• **Text passage**
•••••
Businesses operate by selling goods, services or both. A business that only sells services does not have account for stock, but businesses that sell goods like a shop (either bought in or manufactured by itself) must keep stock accounts and should carry out periodic stock-takes.

 

Stock Accounts

  • Stock Account

    • The cost of goods purchased or manufactured is debited to this account, which is of course an asset account. This cost is transferred out when the goods are sold, scrapped or otherwise disposed of.
  • Returns Inwards Account

    •  This is for the cost of goods returned to the business by its customers. The a propitiate sum is debited and increases the value of the stock held by the business.
  • Returns Outwards Account

    • This is for the cost of goods returned by the business to its suppliers. The appropriate sum is credited
      and reduces the value of the stock held by the business.

There must be at least one stock account (possibly incorporating returns inwards and returns outwards) but many businesses have a number of them, perhaps even hundreds or thousands. This is to identify accurately the different categories of finished goods, and perhaps of raw materials, components and work in progress. Keeping different accounts may assist in stock control, stocktaking and the efficient management of the business. Some businesses have a stock purchases account for stock acquired and a stock sales account for stock sold. If this is done, the value of stock held by the business is the difference between the two, after adding the opening balance of course.
•••••
• **Record excerpts**
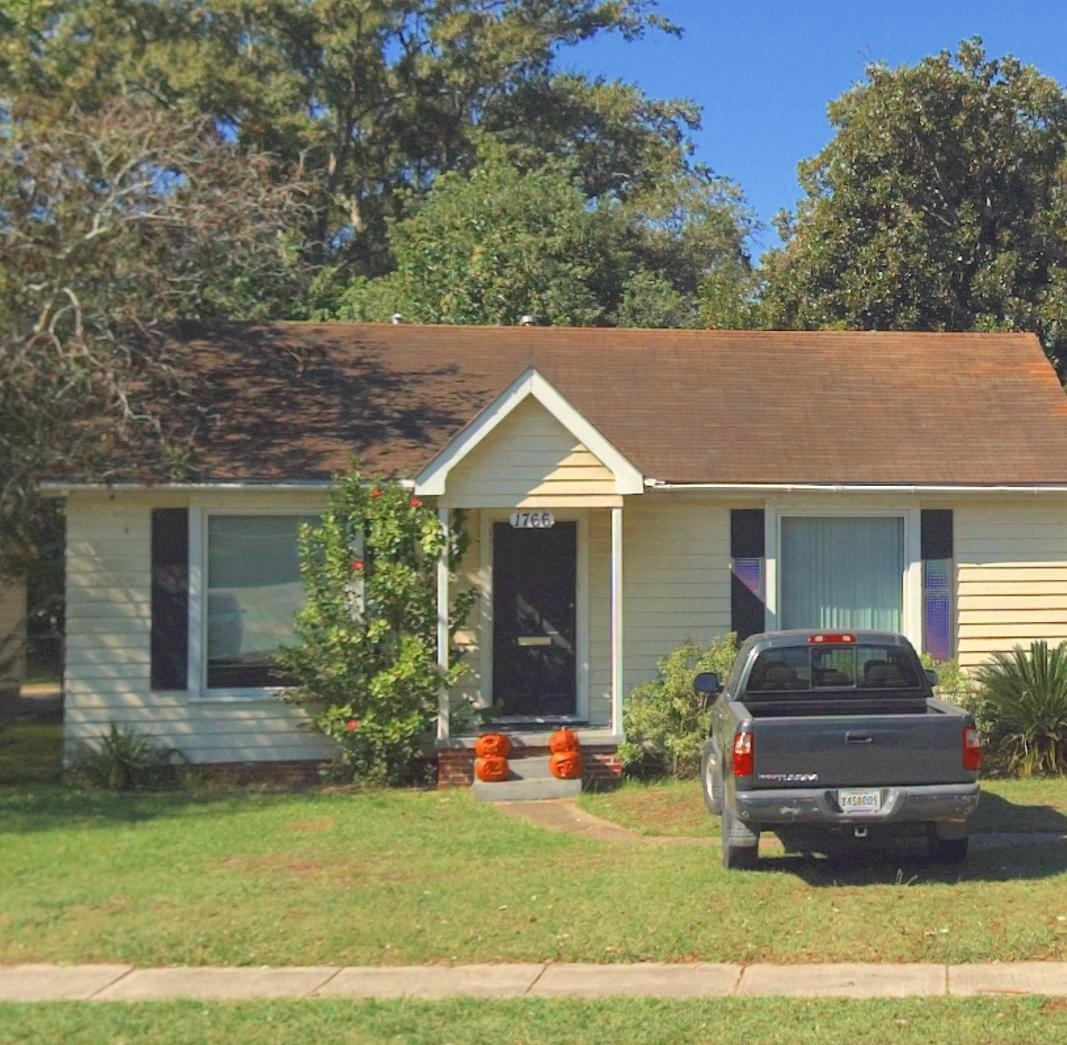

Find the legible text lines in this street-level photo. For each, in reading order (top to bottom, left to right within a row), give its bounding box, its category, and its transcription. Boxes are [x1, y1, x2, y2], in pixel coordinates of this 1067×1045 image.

[512, 511, 553, 529] StreetNumber: 1766
[838, 792, 880, 809] None: *45*COS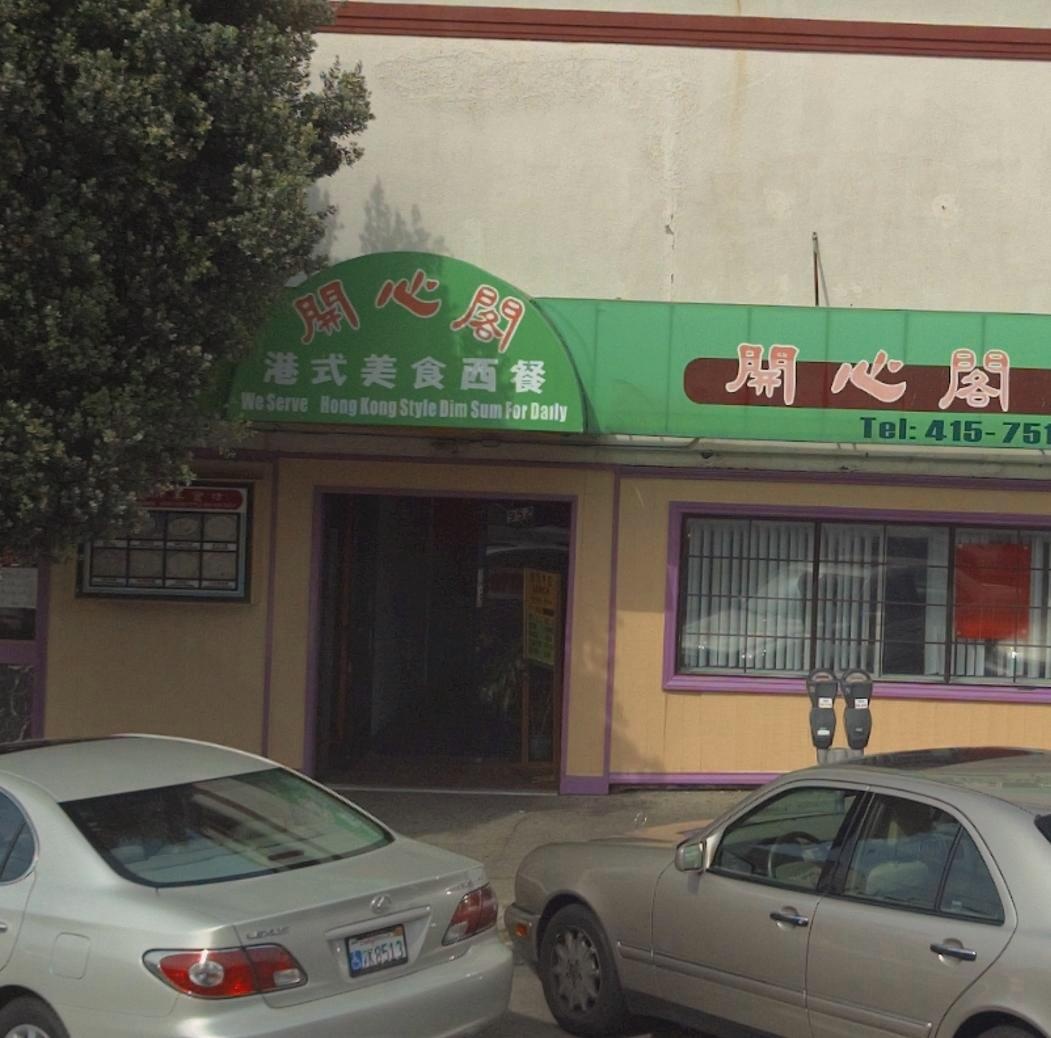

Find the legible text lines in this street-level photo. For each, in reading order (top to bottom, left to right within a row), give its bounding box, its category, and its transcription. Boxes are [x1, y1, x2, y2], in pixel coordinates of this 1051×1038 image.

[240, 391, 570, 424] None: We Serve Hong Kong Style Dim Sum For Daily
[859, 416, 1042, 445] None: Tel: 415-75
[506, 505, 533, 524] StreetNumber: 952
[365, 939, 404, 968] None: K8513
•••••
• **Brief 1**
Copy from the stock accounts text the part that opens with the words containing "There must be" and closes with "balance of course.".
• **Brief 2**
According to the stock accounts text, what happens to the value of stock held by the business when goods are returned to its suppliers?
• **Brief 3**
Resume the text on stock accounts from the point where it stops.
The listing isn't required for any of this.

• **Expected output 1**
There must be at least one stock account (possibly incorporating returns inwards and returns outwards) but many businesses have a number of them, perhaps even hundreds or thousands. This is to identify accurately the different categories of finished goods, and perhaps of raw materials, components and work in progress. Keeping different accounts may assist in stock control, stocktaking and the efficient management of the business. Some businesses have a stock purchases account for stock acquired and a stock sales account for stock sold. If this is done, the value of stock held by the business is the difference between the two, after adding the opening balance of course.

• **Expected output 2**
It is reduced.

• **Expected output 3**
Shown below are illustrations of the double entry postings for different types of transactions involving stock.

 

Purchase of stock for cash

Goods costing £8,000 are purchased on 4 April. Stock (the asset account) is debited and cash (which is being diminished) is credited.

Stock Account    8000 DB
Cash Account                            8000CR

 

Purchase of stock on credit

 

Goods costing £5,000 are purchased on 6 April on credit from Dennis Clinton Ltd. Stock (the asset account) is debited and Dennis Clinton Ltd (a liability account) is credited. Dennis Clinton Ltd is a creditor because money is owed to it.

Stock Account   5000 DB
Payable Accounts (Dennis Clinton)     5000 CR

 

Goods returned inwards for credit

 

Goods with a cost value of £1,000 that had been supplied to Hannah Smith Ltd are returned for credit on 7 April. Stock (the asset account) is debited and Hannah Smith Ltd is credited.
This money is owing to Hannah Smith Ltd and it must be paid to her, or it may of course reduce the amount that Hannah Smith Ltd owes.

Returns Inwards Account     1000  DB
Payable Accounts (Hannah Smith Ltd)    1000 CR

 

Goods returned outwards for credit

 

Goods that had been purchased for £2,000 are returned by the business to Cilia and Green (the supplier) on 8 April.
Stock (the asset account) is credited and Cilia and Green is debited.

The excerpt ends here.